Cesta básica e educação

Cesta básica e educação

A distribuição de cestas básicas para a população de baixa renda, no Brasil, é motivo de debate em muitos ambientes. Nas salas de professores também. Ouço muitos comentários, sobretudo acerca de não se dar o anzol, e sim o peixe, o que provoca o aumento da indolência e da dependência. Outros afirmam que o programa é tipicamente partidário e populista, com influência possível em eleições. É bastante comum encontrarmos professores que questionam uma acomodação aos valores distribuídos, em vez das pessoas procurarem trabalho, e outros que recriminam o abandono da escola por parte de crianças que só fazem matrícula para receber o benefício.

Creio que muitos aspectos merecem uma avaliação mais profunda. Esse modelo de programa de ajuda à população carente não é brasileiro nem de partido político desse País. É baseado em um programa do Banco Mundial. No México, por exemplo, é aplicado há vinte anos. Nós não temos tempo, no Brasil, para uma avaliação do grau do impacto do programa na educação, porque os beneficiários diretos – as crianças – não chegaram ainda ao mercado de trabalho, como ocorre no México. Conforme a região ou o país, os resultados são diferentes e aplicados com objetivos também diversos. Segundo o próprio Banco Mundial, na Turquia houve uma aplicação somente na região leste daquele país, onde a população é tradicionalmente religiosa e não se costuma enviar as meninas à escola. Como o programa exige a matrícula e a presença às campanhas de vacinação, a frequência de meninas nas escolas cresceu de 20% para 65%. Em longo prazo, isso representará uma mudança estrutural na formação da população, com possível libertação da mulher participante da vida escolar.

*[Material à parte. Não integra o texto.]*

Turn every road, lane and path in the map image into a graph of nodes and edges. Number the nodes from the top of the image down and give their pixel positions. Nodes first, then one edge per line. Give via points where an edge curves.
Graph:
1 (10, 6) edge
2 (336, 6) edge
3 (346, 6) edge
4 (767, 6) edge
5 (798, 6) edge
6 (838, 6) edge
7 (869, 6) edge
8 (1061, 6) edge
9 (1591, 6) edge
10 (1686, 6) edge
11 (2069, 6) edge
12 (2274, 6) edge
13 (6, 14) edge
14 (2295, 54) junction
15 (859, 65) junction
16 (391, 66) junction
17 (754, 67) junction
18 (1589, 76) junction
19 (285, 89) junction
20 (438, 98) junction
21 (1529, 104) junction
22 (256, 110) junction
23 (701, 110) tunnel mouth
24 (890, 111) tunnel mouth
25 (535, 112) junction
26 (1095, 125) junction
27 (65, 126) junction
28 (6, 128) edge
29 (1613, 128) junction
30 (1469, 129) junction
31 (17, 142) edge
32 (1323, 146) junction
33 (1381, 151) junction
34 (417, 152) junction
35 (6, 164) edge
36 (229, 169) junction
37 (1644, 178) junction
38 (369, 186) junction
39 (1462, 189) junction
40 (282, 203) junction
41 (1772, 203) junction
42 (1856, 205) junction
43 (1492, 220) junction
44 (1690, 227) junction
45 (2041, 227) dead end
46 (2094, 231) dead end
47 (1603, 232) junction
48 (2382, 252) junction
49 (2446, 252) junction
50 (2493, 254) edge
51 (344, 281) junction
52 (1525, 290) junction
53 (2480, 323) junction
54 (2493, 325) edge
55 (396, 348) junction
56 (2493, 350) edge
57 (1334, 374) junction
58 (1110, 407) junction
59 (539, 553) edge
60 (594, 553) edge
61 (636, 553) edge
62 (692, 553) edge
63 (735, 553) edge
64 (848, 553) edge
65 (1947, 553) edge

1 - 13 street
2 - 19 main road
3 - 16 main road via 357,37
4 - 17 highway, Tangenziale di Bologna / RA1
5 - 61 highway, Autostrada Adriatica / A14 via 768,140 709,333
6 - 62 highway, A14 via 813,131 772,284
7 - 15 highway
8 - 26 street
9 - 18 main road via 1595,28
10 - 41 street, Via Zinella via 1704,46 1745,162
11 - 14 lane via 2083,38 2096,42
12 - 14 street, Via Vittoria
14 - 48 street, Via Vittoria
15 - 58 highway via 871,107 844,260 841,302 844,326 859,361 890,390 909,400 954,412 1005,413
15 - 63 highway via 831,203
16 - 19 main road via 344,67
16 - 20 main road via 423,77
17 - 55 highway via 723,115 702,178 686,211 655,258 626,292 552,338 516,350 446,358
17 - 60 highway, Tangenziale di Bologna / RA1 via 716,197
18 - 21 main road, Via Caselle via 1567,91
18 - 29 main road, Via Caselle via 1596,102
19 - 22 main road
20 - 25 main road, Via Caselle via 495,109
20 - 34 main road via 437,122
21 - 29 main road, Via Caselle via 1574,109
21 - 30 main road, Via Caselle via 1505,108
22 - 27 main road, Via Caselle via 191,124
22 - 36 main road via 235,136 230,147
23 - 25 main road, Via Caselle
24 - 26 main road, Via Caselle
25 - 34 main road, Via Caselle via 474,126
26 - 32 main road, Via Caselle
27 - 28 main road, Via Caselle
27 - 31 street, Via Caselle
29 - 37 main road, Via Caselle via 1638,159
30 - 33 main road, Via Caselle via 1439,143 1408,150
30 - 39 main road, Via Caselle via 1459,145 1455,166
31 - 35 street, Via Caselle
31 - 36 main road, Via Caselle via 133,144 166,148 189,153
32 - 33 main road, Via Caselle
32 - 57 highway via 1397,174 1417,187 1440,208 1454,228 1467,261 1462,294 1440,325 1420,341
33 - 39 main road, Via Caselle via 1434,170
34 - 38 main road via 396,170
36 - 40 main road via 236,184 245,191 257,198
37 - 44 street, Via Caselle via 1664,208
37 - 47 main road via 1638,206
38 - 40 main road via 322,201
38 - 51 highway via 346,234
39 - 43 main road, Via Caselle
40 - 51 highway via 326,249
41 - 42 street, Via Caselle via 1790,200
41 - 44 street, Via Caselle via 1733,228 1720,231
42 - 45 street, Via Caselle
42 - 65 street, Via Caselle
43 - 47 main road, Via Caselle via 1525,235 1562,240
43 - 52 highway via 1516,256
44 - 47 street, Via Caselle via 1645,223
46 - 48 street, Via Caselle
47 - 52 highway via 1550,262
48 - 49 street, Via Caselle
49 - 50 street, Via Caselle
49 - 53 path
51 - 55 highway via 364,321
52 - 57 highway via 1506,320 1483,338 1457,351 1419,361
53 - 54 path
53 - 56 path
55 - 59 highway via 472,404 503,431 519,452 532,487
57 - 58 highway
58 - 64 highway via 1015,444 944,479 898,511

Como o dinheiro é distribuído às mães de família, no Brasil há uma mudança social significativa, uma vez que a autoridade materna aumenta pelo fato de ela ter o controle do cartão-benefício. O México já apresenta pesquisas sobre o perfil do novo trabalhador, que chega ao mercado mais bem preparado por causa da frequência à escola e da melhor alimentação, sobretudo na infância. O Banco Mundial ainda não consegue fazer uma avaliação dos programas existentes na África. A Índia, um dos países parceiros dos Brics (grupo formado também pelo Brasil, pela Rússia, pela China e pela África do Sul), está organizando uma distribuição de cestas para a população de extrema pobreza, o que corresponde a três vezes a população brasileira: seiscentos milhões de habitantes. No contexto asiático, uma simples análise poderá indicar que, se essas cestas básicas evitarem as migrações internas e externas, será atingido um excelente objetivo. Imaginemos movimentos migratórios de seiscentos milhões de famintos naquela região.

A questão, portanto, é muito mais ampla. O que a escola precisa fazer é informar o mais breve possível aos órgãos competentes sobre a ausência das crianças à escola. Nós não podemos contar com o apoio das famílias, visto que a visão da necessidade da educação por parte da maioria dos beneficiados é muito tênue, por causa do contexto histórico em que viveram e vivem.

No entanto, se a escola for uma aliada dos mecanismos governamentais, as crianças serão beneficiadas com mais educação, o que representará para elas e para o País uma possível e necessária transformação, tendo em vista um futuro em que a força de trabalho deverá ser mais bem preparada por causa da grande quantidade da população brasileira que comporá a terceira idade.

A nossa escola pública precisa entender essa complexidade.

 

Artigo publicado na edição de julho de 2014.